What the exercise asks:
What lines of the data hold the string "other"? Pull each one out.

Dataset entries:
+--

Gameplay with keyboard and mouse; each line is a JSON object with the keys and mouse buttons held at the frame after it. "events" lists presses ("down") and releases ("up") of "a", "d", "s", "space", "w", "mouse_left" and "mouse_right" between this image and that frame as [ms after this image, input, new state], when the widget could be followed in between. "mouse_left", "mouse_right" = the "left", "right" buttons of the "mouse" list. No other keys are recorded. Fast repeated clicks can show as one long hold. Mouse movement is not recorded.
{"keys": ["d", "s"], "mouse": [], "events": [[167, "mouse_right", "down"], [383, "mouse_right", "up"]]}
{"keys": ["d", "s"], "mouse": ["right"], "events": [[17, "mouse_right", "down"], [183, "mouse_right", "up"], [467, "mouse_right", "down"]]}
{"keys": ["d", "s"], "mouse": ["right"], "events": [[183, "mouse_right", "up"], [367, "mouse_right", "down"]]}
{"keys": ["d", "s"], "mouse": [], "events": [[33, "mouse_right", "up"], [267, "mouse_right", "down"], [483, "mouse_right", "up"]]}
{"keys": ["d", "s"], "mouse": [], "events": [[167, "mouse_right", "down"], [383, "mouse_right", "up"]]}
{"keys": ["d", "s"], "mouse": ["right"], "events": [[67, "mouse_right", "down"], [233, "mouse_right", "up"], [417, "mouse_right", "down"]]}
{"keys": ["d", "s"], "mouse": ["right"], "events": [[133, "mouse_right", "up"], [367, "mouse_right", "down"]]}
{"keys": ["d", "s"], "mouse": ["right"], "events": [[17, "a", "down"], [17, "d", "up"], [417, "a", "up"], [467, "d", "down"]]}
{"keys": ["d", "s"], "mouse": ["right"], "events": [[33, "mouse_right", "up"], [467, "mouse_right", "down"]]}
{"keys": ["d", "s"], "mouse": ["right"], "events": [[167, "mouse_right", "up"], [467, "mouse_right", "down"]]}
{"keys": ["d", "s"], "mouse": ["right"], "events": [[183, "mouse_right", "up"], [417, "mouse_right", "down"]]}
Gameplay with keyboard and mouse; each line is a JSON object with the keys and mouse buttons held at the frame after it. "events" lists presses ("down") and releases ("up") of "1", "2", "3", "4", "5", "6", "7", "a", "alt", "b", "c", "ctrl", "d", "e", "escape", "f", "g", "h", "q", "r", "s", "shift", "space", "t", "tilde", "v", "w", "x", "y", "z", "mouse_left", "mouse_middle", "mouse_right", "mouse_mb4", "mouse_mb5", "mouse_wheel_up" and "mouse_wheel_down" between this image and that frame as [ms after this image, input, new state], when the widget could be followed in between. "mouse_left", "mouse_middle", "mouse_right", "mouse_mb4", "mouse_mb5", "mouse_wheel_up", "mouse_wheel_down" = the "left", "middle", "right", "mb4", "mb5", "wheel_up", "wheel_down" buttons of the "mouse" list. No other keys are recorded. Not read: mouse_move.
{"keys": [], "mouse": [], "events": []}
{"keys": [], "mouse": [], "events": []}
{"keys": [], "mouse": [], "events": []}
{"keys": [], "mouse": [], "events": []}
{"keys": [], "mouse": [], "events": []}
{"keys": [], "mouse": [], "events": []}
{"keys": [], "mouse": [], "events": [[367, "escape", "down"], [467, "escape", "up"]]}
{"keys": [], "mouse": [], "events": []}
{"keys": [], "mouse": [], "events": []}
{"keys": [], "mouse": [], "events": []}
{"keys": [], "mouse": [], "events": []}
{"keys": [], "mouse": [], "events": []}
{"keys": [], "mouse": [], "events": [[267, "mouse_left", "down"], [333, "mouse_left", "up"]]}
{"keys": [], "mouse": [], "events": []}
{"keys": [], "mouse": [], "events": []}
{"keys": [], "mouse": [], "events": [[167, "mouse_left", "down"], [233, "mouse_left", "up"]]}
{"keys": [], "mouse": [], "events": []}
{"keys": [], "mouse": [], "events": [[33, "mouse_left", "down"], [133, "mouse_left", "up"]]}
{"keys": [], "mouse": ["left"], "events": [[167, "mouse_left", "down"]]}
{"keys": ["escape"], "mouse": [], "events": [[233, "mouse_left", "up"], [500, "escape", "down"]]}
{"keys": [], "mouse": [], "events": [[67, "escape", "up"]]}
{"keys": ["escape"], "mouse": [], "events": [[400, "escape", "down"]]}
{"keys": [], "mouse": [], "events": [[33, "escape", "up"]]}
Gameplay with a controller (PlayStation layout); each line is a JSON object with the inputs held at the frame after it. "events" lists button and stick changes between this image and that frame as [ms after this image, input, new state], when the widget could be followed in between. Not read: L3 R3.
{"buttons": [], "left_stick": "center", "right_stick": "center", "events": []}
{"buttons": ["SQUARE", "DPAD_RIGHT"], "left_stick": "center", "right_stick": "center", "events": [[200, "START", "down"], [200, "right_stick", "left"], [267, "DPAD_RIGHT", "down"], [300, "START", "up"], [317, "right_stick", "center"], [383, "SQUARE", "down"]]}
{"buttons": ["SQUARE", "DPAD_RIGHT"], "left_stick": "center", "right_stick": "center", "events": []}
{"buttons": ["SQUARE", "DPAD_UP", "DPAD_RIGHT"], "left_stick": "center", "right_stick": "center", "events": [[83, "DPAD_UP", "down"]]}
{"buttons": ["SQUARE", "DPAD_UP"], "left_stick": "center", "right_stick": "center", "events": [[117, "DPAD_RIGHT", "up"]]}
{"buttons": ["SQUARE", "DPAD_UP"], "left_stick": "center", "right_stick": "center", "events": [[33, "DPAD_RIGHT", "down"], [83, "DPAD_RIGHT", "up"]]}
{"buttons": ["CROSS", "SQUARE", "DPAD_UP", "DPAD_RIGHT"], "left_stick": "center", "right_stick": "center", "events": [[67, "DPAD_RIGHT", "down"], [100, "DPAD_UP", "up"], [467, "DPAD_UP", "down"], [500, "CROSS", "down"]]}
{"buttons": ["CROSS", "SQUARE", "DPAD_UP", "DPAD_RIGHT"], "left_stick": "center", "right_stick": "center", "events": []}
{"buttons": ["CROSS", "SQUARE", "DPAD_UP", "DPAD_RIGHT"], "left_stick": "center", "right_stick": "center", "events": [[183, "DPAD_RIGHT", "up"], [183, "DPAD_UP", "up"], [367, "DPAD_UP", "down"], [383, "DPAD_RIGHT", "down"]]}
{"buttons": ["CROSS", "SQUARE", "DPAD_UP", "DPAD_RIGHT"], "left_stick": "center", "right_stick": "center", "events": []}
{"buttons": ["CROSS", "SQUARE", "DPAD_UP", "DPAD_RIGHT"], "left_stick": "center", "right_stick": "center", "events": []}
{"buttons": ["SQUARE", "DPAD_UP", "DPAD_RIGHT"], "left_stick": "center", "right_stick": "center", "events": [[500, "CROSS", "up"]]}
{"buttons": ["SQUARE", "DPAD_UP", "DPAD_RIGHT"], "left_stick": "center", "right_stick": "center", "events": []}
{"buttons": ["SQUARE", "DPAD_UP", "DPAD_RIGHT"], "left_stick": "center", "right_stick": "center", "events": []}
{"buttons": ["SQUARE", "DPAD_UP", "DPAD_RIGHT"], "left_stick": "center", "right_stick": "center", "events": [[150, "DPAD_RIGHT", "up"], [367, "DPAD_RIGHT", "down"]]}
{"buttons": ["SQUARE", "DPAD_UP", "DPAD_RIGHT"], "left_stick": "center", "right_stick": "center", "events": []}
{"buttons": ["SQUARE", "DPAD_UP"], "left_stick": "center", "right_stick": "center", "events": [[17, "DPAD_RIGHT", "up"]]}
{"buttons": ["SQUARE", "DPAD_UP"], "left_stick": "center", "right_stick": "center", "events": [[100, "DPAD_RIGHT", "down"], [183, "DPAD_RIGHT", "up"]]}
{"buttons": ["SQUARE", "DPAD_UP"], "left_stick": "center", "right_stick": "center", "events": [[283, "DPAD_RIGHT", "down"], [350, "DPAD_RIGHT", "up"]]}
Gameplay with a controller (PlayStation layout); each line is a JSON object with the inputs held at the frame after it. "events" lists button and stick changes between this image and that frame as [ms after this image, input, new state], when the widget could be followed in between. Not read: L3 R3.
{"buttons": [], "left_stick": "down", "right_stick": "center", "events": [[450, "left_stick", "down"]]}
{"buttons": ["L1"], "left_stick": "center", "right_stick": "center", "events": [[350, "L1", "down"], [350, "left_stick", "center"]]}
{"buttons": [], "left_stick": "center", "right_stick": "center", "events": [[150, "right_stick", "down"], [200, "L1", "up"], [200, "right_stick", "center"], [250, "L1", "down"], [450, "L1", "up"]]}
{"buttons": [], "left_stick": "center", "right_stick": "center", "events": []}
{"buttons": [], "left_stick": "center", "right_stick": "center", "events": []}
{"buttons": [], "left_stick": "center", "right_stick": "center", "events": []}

+--

Answer:
Gameplay with keyboard and mouse; each line is a JSON object with the keys and mouse buttons held at the frame after it. "events" lists presses ("down") and releases ("up") of "a", "d", "s", "space", "w", "mouse_left" and "mouse_right" between this image and that frame as [ms after this image, input, new state], when the widget could be followed in between. "mouse_left", "mouse_right" = the "left", "right" buttons of the "mouse" list. No other keys are recorded. Fast repeated clicks can show as one long hold. Mouse movement is not recorded.
Gameplay with keyboard and mouse; each line is a JSON object with the keys and mouse buttons held at the frame after it. "events" lists presses ("down") and releases ("up") of "1", "2", "3", "4", "5", "6", "7", "a", "alt", "b", "c", "ctrl", "d", "e", "escape", "f", "g", "h", "q", "r", "s", "shift", "space", "t", "tilde", "v", "w", "x", "y", "z", "mouse_left", "mouse_middle", "mouse_right", "mouse_mb4", "mouse_mb5", "mouse_wheel_up" and "mouse_wheel_down" between this image and that frame as [ms after this image, input, new state], when the widget could be followed in between. "mouse_left", "mouse_middle", "mouse_right", "mouse_mb4", "mouse_mb5", "mouse_wheel_up", "mouse_wheel_down" = the "left", "middle", "right", "mb4", "mb5", "wheel_up", "wheel_down" buttons of the "mouse" list. No other keys are recorded. Not read: mouse_move.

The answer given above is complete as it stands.